上椎葉ダムによりできた湖には、名前が付けられています。
「日向椎葉湖」です。
命名者は、国民的作家と言われた吉川英治。
日向椎葉湖が見下ろせる女神の像公園に、吉川英治の筆による碑が建っています。

吉川英治の碑

吉川英治は、58歳からの7年間で「新・平家物語」を書きあげました。
物語の最後は椎葉が舞台です。
平家の落人を追討する命を受けて椎葉山に来た那須大八郎と平家の落人の鶴富姫との逢瀬を描いています。

週刊朝日に連載した「新・平家物語」の取材で別府に泊まった吉川英治は、酌婦のはに子さんが歌う椎葉村につたわる民謡「ひえつき節」を聞いて、椎葉のことを知りました。いつか行きたいと思っていました。

日向椎葉湖の碑の除幕式に出席する予定でしたが、体調不良のために来ることができませんでした。
1962(昭和37)年9月に国立がんセンターで亡くなりました。70歳でした。
吉川英治の筆によるひえつき節の歌詞の碑が、鶴富姫の子孫が住んでいた鶴富屋敷の庭にあります。

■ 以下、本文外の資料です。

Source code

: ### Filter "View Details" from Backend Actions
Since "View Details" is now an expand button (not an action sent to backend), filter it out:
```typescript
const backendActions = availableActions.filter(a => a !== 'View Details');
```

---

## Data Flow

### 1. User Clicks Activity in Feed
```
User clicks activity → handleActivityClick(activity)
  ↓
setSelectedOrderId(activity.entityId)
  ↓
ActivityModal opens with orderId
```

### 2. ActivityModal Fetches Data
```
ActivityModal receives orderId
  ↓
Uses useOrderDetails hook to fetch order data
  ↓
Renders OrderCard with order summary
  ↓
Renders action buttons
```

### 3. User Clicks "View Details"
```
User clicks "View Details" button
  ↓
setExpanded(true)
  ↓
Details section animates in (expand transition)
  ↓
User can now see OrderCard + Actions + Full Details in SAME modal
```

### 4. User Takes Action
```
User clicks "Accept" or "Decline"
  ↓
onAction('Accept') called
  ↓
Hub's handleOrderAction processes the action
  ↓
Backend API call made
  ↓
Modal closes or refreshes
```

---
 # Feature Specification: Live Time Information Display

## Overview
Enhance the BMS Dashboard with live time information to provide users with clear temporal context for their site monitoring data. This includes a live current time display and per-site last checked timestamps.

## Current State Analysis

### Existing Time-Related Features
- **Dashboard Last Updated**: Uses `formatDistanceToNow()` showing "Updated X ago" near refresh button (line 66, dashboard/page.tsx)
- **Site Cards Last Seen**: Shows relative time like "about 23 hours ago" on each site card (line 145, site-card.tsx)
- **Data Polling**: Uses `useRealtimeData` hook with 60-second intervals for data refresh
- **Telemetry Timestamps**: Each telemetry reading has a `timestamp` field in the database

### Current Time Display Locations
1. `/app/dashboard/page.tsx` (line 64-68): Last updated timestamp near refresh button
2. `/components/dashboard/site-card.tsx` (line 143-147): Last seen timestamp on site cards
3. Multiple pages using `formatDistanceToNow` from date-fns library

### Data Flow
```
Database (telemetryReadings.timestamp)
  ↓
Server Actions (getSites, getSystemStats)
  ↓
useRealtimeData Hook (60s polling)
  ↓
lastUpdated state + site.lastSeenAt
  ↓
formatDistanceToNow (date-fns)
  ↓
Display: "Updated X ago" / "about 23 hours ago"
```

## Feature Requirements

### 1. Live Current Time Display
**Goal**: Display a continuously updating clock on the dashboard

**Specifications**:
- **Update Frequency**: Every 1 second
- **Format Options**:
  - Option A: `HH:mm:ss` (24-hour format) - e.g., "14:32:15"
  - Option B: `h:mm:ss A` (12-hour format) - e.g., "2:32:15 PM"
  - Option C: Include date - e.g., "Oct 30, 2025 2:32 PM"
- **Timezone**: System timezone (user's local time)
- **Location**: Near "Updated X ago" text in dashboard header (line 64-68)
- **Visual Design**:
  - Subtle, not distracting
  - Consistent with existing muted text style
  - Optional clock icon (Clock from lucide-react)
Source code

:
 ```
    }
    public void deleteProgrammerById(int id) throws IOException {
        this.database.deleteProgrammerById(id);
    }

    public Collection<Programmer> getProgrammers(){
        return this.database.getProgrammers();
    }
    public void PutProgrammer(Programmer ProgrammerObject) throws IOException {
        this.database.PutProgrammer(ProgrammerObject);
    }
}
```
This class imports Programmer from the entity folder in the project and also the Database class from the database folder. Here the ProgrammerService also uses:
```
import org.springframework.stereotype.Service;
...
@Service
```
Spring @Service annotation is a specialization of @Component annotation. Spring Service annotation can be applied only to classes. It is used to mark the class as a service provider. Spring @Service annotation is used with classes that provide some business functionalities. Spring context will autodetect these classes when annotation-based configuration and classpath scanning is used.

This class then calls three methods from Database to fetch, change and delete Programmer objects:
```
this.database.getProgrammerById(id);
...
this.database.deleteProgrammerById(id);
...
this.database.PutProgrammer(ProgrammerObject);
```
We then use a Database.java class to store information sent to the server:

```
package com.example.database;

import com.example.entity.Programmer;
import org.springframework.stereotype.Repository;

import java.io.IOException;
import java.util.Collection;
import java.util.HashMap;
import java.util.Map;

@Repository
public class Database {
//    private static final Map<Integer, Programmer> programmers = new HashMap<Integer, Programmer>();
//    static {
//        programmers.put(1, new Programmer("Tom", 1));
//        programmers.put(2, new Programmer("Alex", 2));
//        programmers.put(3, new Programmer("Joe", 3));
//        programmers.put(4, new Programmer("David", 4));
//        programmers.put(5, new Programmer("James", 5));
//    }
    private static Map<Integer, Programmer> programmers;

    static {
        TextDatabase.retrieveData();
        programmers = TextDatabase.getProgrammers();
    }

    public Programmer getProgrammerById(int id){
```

私の実家には、そのコピーがあります。

ひえつき節

吉川英治は、父が事業で失敗したことから、小学校を11歳で退学して職場を転々とします。17歳からは横浜のドックで働きました。
19歳になり、太平洋航路で活躍している1万トンクラスの信濃丸の外装に赤いペンキを塗る作業に従事していたときに、足場から転落しました。

病院の副院長からは、「うまく落ちたな、こんな程度で済んだのは奇跡だ。命拾いしたんだよ、君は」と言われました。
母の献身的な看病を受けて、幸いにも障害を残さずに約一月後に退院することができました。
死にかけた英治の、ドック勤務を辞めて東京に出て作家の勉強がしたいという願いを、父は赦してくれました。1911(明治44)年のことでした。

英治が落ちたときの足場の高さは12メートルほどでした。
足場の板と一緒に落ちて、板がクッションのようになったようです。
腰を打って身体が一瞬跳ね上がって転ぶときに、肩や脚などを痛めるだけで済みました。板が無かったら、頭蓋骨粉砕で即死したでしょう。

このときに、上椎葉ダムの建設工事で転落した作業員のように亡くなっていたら、「宮本武蔵」や「新書太閤記」などの日本文学に燦然と輝く作品群が無かったと思うとぞっとします。
ハーネスも付けずに高所作業をさせていたら、労働基準監督官から労働安全衛生法違反で現場の事業者は、書類送検されるでしょう。
吉川英治は、文学の神様から守られていたと思います。

東京都青梅市にある吉川英治記念館には、吉川英治の書斎があります。

執筆する作業机の上の本棚に「日本医学史」がありました。
このときの経験から、医学を重視していたのだと思います。

吉川英治は「我以外皆我師」の色紙が有名です。
直筆の「安全第一」の色紙があれば、全国の事業者が購入して社長室に飾って、職場の安全対策が進んだかもしれません。